It’s all the rage, that no-knead bread. I had to give it a try. So I’ve been playing with it for two months and can honestly say…it tastes better than any bread I have ever eaten!
Sandwich bread is nice, soft, fluffy. Sourdough and Rye are great, flavorful, dense breads with distinct flavor. But no-knead bread is in a class all it’s own. So good, with a spongy interior, chewy crust, and such unique subtle flavor, that I could eat a whole loaf by myself!
Sounds impossible, right? No, really, it is so easy there is NO excuse not to try it!
The method and ingredients are simple, all you need is a little time to let those yeasty creatures develop gluten and flavor. It’s almost unfair. They do most of the work so your bread tastes fabulous, only to get eaten in the end.
Basic No-Knead Ingredients
For the sponge:
1/4 teaspoon active dry yeast + 1/2 cup tepid water + 3/4 cup flour
For the loaf/loaves:
1/2 teaspoon active dry yeast;
1 and 1/2 teaspoons salt;
1 cup warm water
2 1/4 to 2 3/4 cups flour
There is a range in the amount of flour you’ll need. The amount you ultimately use will depend on type of flour, the humidity level and yeast activity.
I recommend plain old unbleached all-purpose flour for this recipe. Use a brand you’ve used before and know yields nice baked goods. If you wish to add in whole wheat or white wheat flour, use it for 1/3 of the flour in the recipe. You’ll get a denser bread, more like a baguette, but still very good!
Start out using only 3 cups total of flour. If the dough seems too sticky, add a little more. You will also add more flour when you shape your dough.
Basic No-Knead Method
Create the sponge by combining the ingredients and stirring it just until it is smooth and few or no lumps remain. Cover and let sit at room temperature for 2 to 4 hours.
It should rise and get bubbly and look like a sticky mess. Stir it down, cover and refrigerate your sponge for 4 hours or overnight.
Remove from the refrigerator, stir it down again and let it come to room temperature before proceeding with the rest of the recipe.
Place the remaining yeast, salt, slightly warm water and 2 1/4 cups of the flour in a large mixing bowl. Add the sponge, scraping every last bit out with a spatula. Stir the entire mixture together until well mixed.
Cover and let rise for 1 hour. Deflate dough by pressing down with a floured hand or stirring down with a spatula, cover and let rise another hour. Deflate dough again, cover and let rise one more hour. You’ll have 3 rises, deflating after each hour.
After the last rise, deflate the dough one last time and knead in enough flour to overcome the stickiness (I know it’s no-knead but you’re really just massaging in a little flour to create some tension for the last rise after shaping). It should still be very slack. Let it rest for 10 minutes.

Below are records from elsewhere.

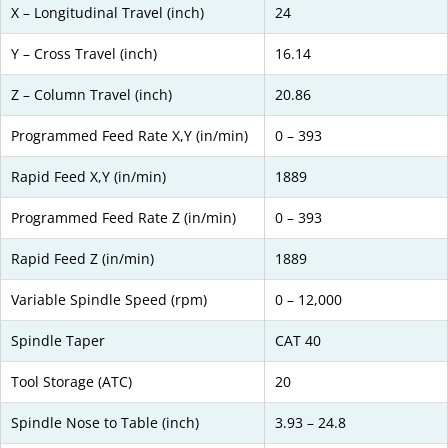
X – Longitudinal Travel (inch)
24
Y – Cross Travel (inch)
16.14
Z – Column Travel (inch)
20.86
Programmed Feed Rate X,Y (in/min)
0 – 393
Rapid Feed X,Y (in/min)
1889
Programmed Feed Rate Z (in/min)
0 – 393
Rapid Feed Z (in/min)
1889
Variable Spindle Speed (rpm)
0 – 12,000
Spindle Taper
CAT 40
Tool Storage (ATC)
20
Spindle Nose to Table (inch)
3.93 – 24.8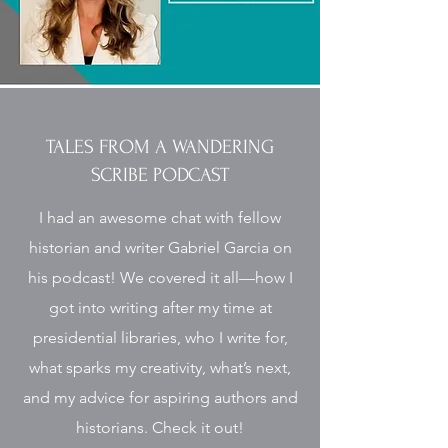
TALES FROM A WANDERING
SCRIBE PODCAST
I had an awesome chat with fellow
historian and writer Gabriel Garcia on
his podcast! We covered it all—how I
got into writing after my time at
presidential libraries, who I write for,
what sparks my creativity, what’s next,
and my advice for aspiring authors and
historians. Check it out!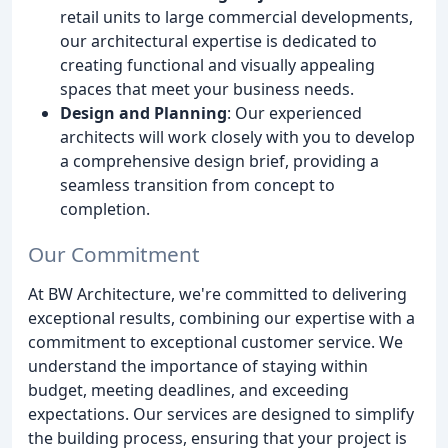
retail units to large commercial developments,
our architectural expertise is dedicated to
creating functional and visually appealing
spaces that meet your business needs.
Design and Planning
: Our experienced
architects will work closely with you to develop
a comprehensive design brief, providing a
seamless transition from concept to
completion.
Our Commitment
At BW Architecture, we're committed to delivering
exceptional results, combining our expertise with a
commitment to exceptional customer service. We
understand the importance of staying within
budget, meeting deadlines, and exceeding
expectations. Our services are designed to simplify
the building process, ensuring that your project is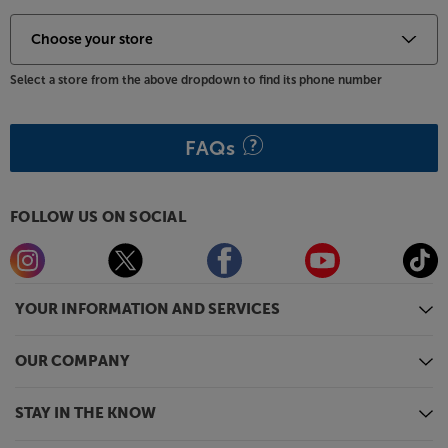
Select a store from the above dropdown to find its phone number
FAQs
FOLLOW US ON SOCIAL
YOUR INFORMATION AND SERVICES
OUR COMPANY
STAY IN THE KNOW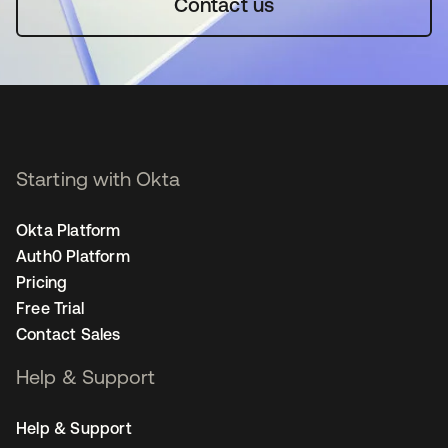
Contact us
Starting with Okta
Okta Platform
Auth0 Platform
Pricing
Free Trial
Contact Sales
Help & Support
Help & Support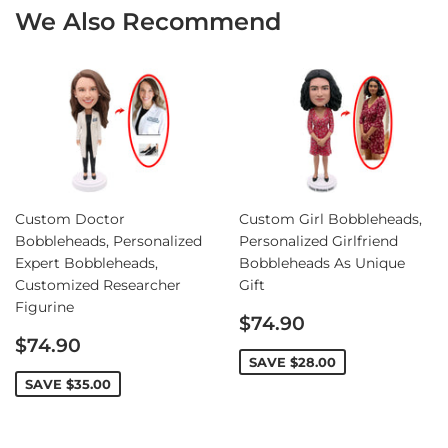
We Also Recommend
Custom Doctor
Custom Girl Bobbleheads,
Bobbleheads, Personalized
Personalized Girlfriend
Expert Bobbleheads,
Bobbleheads As Unique
Customized Researcher
Gift
Figurine
Sale
$74.90
Sale
price
$74.90
price
SAVE
$28.00
SAVE
$35.00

If the dough takes on more stickiness, knead just a little bit more in to ease in shaping. Shape into whatever shape you want, dividing to make smaller loves if desired. Transfer dough to a parchment lined baking sheet, or peel.
If making crispy ciabatta rounds, push the centers down lightly and fill with a mixture of grated asiago cheese and a pinch each of nutmeg and garlic powder.
Let the shaped loaf or loaves rise, uncovered for between 1 and 1 1/2 hours. Use the full time for a full sized loaf, just barely 1 hour for small loaves and ciabatta rounds. The dough will not rise tall very much but will get puffy and wide. If you lightly touch the side of the loaf with your finger, it should make an impression and not bounce back.
Preheat the oven to 450 degrees Fahrenheit 10 minutes before loaf is ready to bake. Slash top of loaves, if desired. Bake small loaves for 15 to 20 minutes, larger loaves for 22 to 28 minutes.
Remove from oven and transfer to cooling rack. If loaf begins to soften and lose it’s crackly crust place back in the oven with the heat off and let cool completely in the oven (don’t use this method for small loaves-they’ll dry out too much).
If you want a crispier, glossy crust, spray the bread with water just before loading into the oven. Continue spraying every 2-3 minutes for the first 10 minutes of baking.
I use my cast iron pizza pan to bake this bread on, leaving the loaf on parchment and sliding the whole thing onto the pan with my peel.
For ultimate crust and crumb, let the loaf cool completely before slicing.
Store uneaten bread in an airtight container, or wrap tightly and freeze for later use.